E.L.: I think the first step is to write articles like the one I wrote to get the dialogue going. I’ve been happily surprised by how many people have contacted me saying, “I agree with you.” I do believe that a significant number of people agree with what I wrote, including people from the National Institute of Mental Health.

But it’s also a sad fact that orthodoxies die slowly, and science — which should be evidence-driven — tends to be as conservative as anything else. I think we need this dialogue to come front and center.

The next thing we need to do is to come up with a substitute for the DSM. Researchers have created an alternative diagnostic schema for personality disorders, for example. Enough prominent people in that field were in such violent disagreement with the DSM’s conclusions that they came up with an alternative.

What I’m hoping to do over the next couple of years is to come up with an alternative schema for developmental disabilities. I’d like to convene people who are interested, say, in motor functioning and developmental disabilities, to create a template — one for primary care and one for more sophisticated analysis.

I welcome people who may want to work on this to contact me. I’d be really happy just to be a catalyst for this to happen.


S: What’s your next step?

E.L.: I would want to write a similar article, but from a clinical point of view. This is not just a research issue. If a diagnosis is not a valid representation of nature, it’s also not helpful clinically.
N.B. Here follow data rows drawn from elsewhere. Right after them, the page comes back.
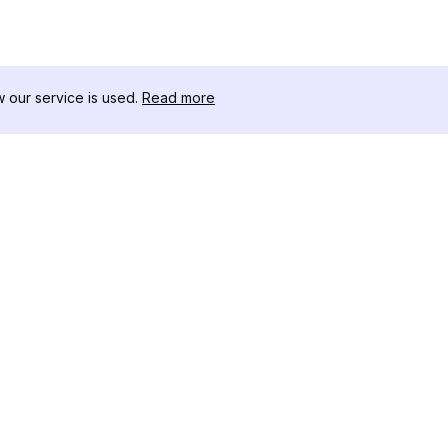
our service is used.
Read more
リソース
ツールキット
変更履歴
Threads
ブログ
セレブインフ
私たちについて
インスタグラ
レビュー
アー
ヘルプセンター
インスタ投稿
アフィリエイト
ワー
インスタグラ
成ツール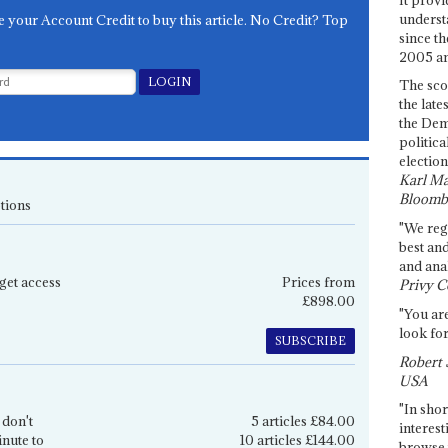
underst
e your Account Credit to buy this article. No Credit? Top
since th
2005 and
The sco
the late
the Dem
politica
election
Karl Ma
Bloomb
tions
"We re
best an
and anal
get access
Prices from
Privy C
£898.00
"You are
look for
SUBSCRIBE
Robert 
USA
"In shor
 don't
5 articles £84.00
interest
inute to
10 articles £144.00
browse 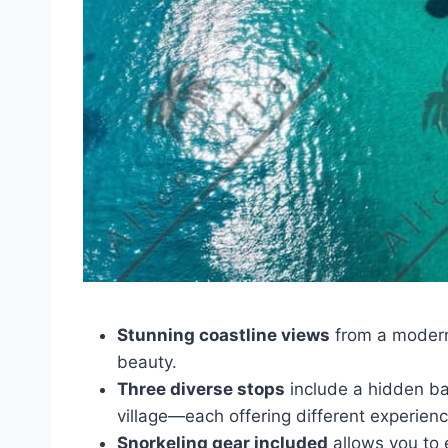
Stunning coastline views
from a modern
beauty.
Three diverse stops
include a hidden bay,
village—each offering different experienc
Snorkeling gear included
allows you to e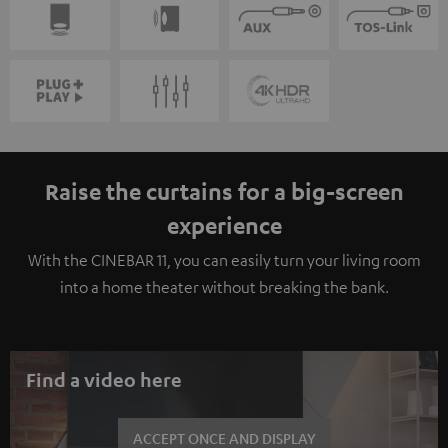
Raise the curtains for a big-screen
experience
With the CINEBAR 11, you can easily turn your living room
into a home theater without breaking the bank.
Find a video here
ACCEPT ONCE AND DISPLAY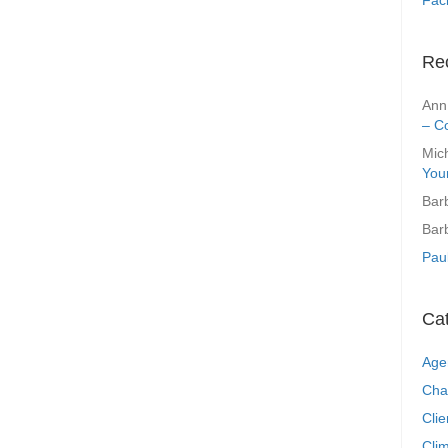
Re
Ann
– C
Mic
You
Bar
Bar
Pau
Ca
Age
Cha
Clie
Clim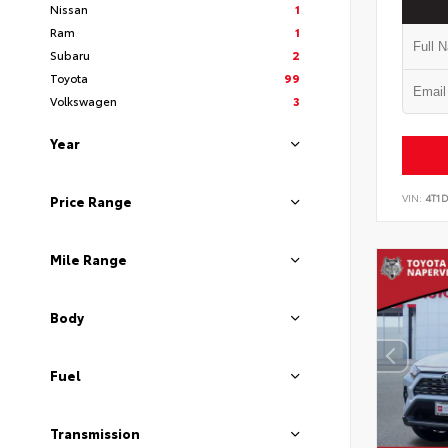
Nissan
1
Ram
1
Subaru
2
Toyota
99
Volkswagen
3
Year
VIN:
4T1
Price Range
Mile Range
Body
Fuel
Transmission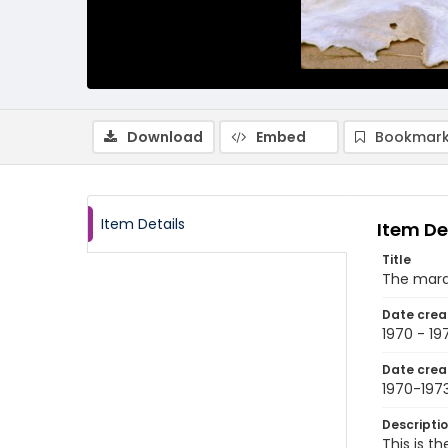
Download
Embed
Bookmark
Item Details
Item De
Title
The marab
Date crea
1970 - 19
Date crea
1970-197
Descripti
This is t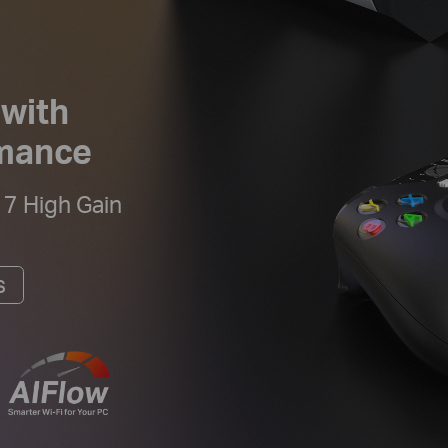
 with
rmance
 7 High Gain
s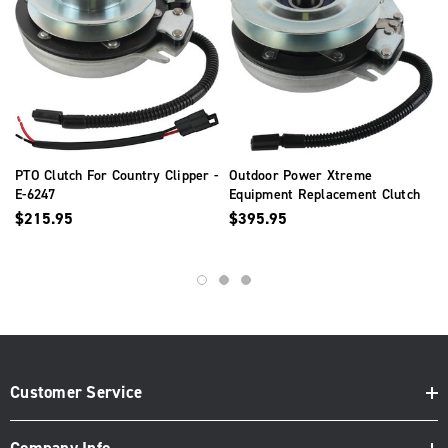
PTO Clutch For Country Clipper -
Outdoor Power Xtreme
E-6247
Equipment Replacement Clutch
For Country Clipper - E-6532
$215.95
$395.95
Customer Service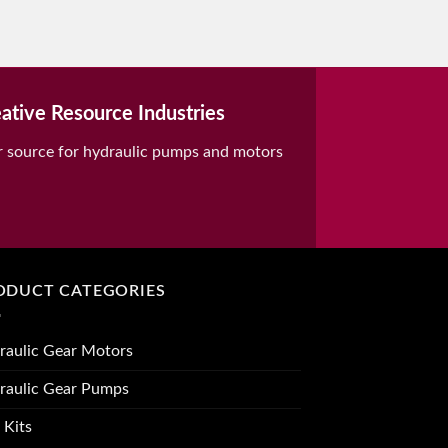
ative Resource Industries
r source for hydraulic pumps and motors
ODUCT CATEGORIES
raulic Gear Motors
raulic Gear Pumps
 Kits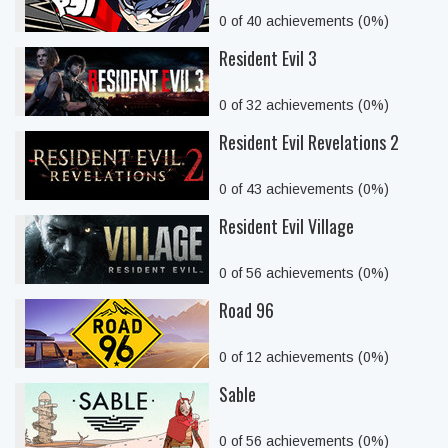
0 of 40 achievements (0%)
Resident Evil 3
0 of 32 achievements (0%)
Resident Evil Revelations 2
0 of 43 achievements (0%)
Resident Evil Village
0 of 56 achievements (0%)
Road 96
0 of 12 achievements (0%)
Sable
0 of 56 achievements (0%)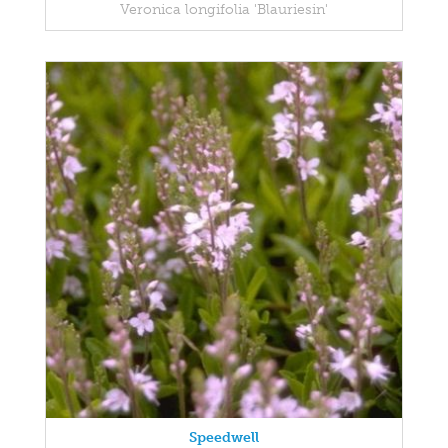
Veronica longifolia 'Blauriesin'
Speedwell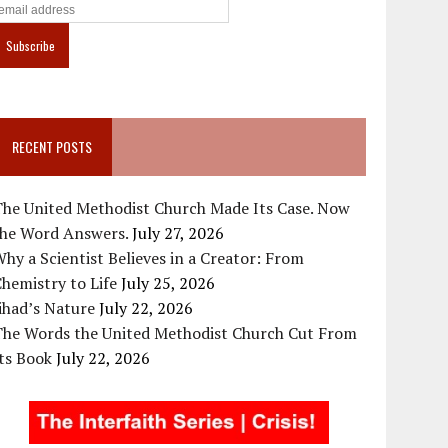
RECENT POSTS
The United Methodist Church Made Its Case. Now
the Word Answers.
July 27, 2026
hy a Scientist Believes in a Creator: From
hemistry to Life
July 25, 2026
ihad’s Nature
July 22, 2026
The Words the United Methodist Church Cut From
ts Book
July 22, 2026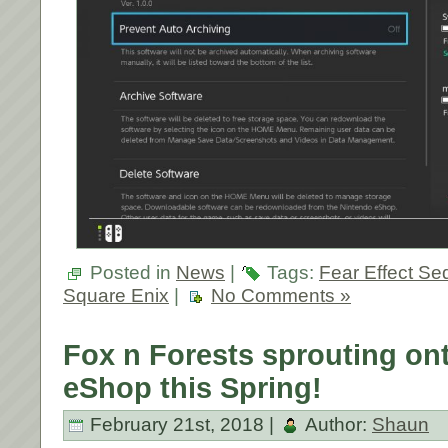
Posted in
News
|
Tags:
Fear Effect Se
Square Enix
|
No Comments »
Fox n Forests sprouting on
eShop this Spring!
February 21st, 2018 |
Author:
Shaun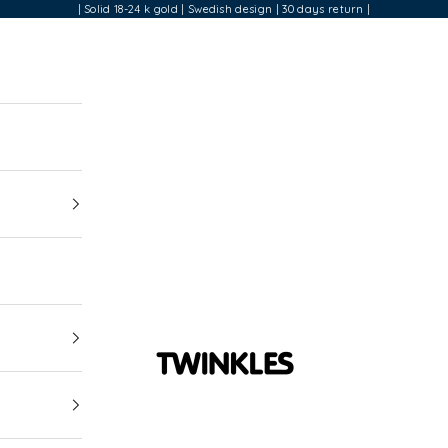
| Solid 18-24 k gold | Swedish design | 30 days return |
Twinkles Dental Jewelry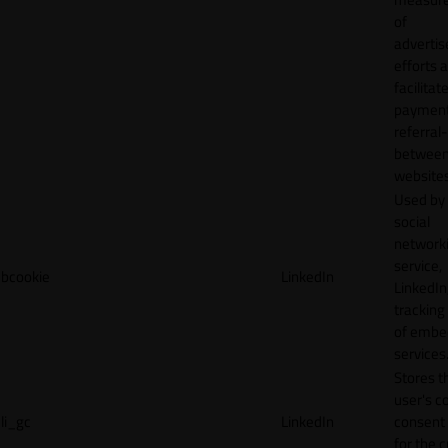
of
adverti
efforts 
facilitat
payment
referral
betwee
websites
Used by
social
network
service,
bcookie
LinkedIn
LinkedIn,
tracking
of emb
services
Stores t
user's c
li_gc
LinkedIn
consent 
for the 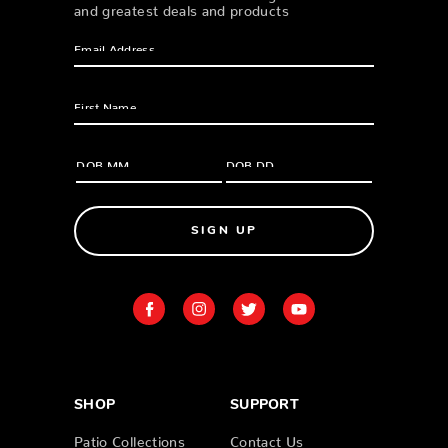
and greatest deals and products
SIGN UP
SHOP
SUPPORT
Patio Collections
Contact Us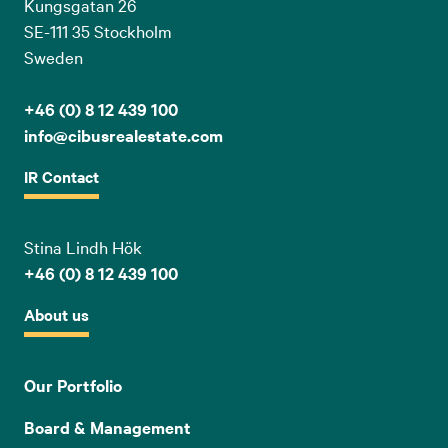
Kungsgatan 26
SE-111 35 Stockholm
Sweden
+46 (0) 8 12 439 100
info@cibusrealestate.com
IR Contact
Stina Lindh Hök
+46 (0) 8 12 439 100
About us
Our Portfolio
Board & Management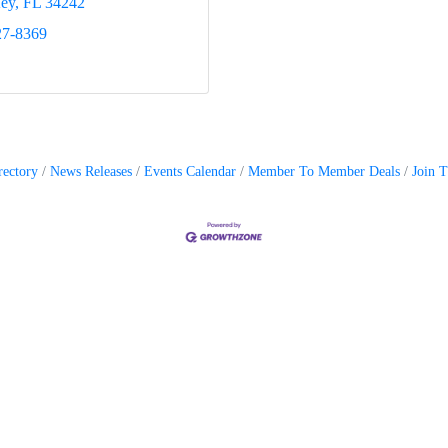
Key
FL
34242
27-8369
rectory
News Releases
Events Calendar
Member To Member Deals
Join 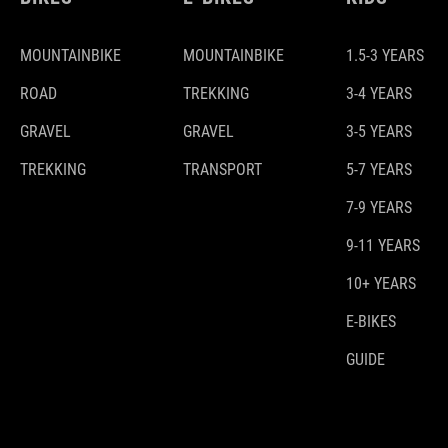
MOUNTAINBIKE
MOUNTAINBIKE
1.5-3 YEARS
ROAD
TREKKING
3-4 YEARS
GRAVEL
GRAVEL
3-5 YEARS
TREKKING
TRANSPORT
5-7 YEARS
7-9 YEARS
9-11 YEARS
10+ YEARS
E-BIKES
GUIDE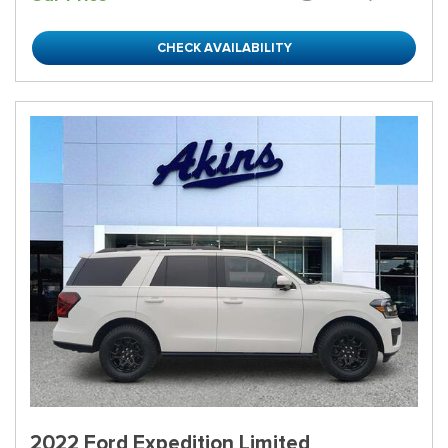
CHECK AVAILABILITY
2022 Ford Expedition Limited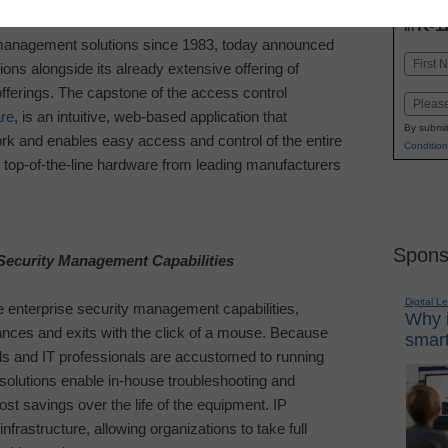
INN
K-1
in
o management solutions since 1983, today announced
Name
utions alongside its already extensive offering of
First
fferings. The capstone of the access control
Email
re
, is an intuitive, web-based application that
By submit
rk and enables easy access and control of the entire
Condition
 top-of-the-line hardware from leading manufacturers
Spons
Security Management Capabilities
Digital L
e enterprise security management capabilities,
Why i
nces and exits with the click of a mouse. Because
smart
ls and IT professionals are accustomed to running
solutions enable in-house troubleshooting and
ost savings over the life of the equipment. IP
frastructure, allowing organizations to take full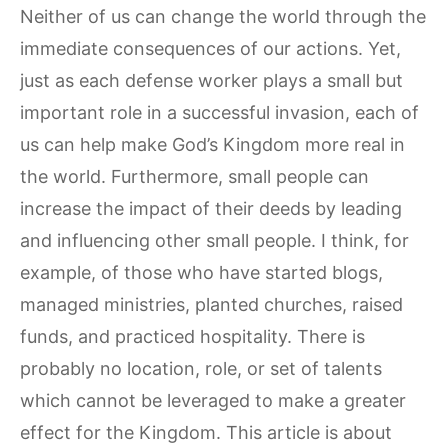
Neither of us can change the world through the
immediate consequences of our actions. Yet,
just as each defense worker plays a small but
important role in a successful invasion, each of
us can help make God’s Kingdom more real in
the world. Furthermore, small people can
increase the impact of their deeds by leading
and influencing other small people. I think, for
example, of those who have started blogs,
managed ministries, planted churches, raised
funds, and practiced hospitality. There is
probably no location, role, or set of talents
which cannot be leveraged to make a greater
effect for the Kingdom. This article is about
We have classes and clinics that specialize in autism. But autism is so broad that it would be more appropriate to focus treatment programs on the problems and not on the diagnosis.

Also, the diagnosis has tended to make people feel that we know what’s going on, and it has discouraged people from doing an appropriate amount of assessment. Diagnosis is a very special thing; it actually reduces the amount of information physicians need and gives them a shorthand for what they’re dealing with. It was never supposed to be used as an in-depth sophisticated phenotype, but I think we’ve lost this understanding: Don’t use the diagnosis when you’re doing neuroscience work.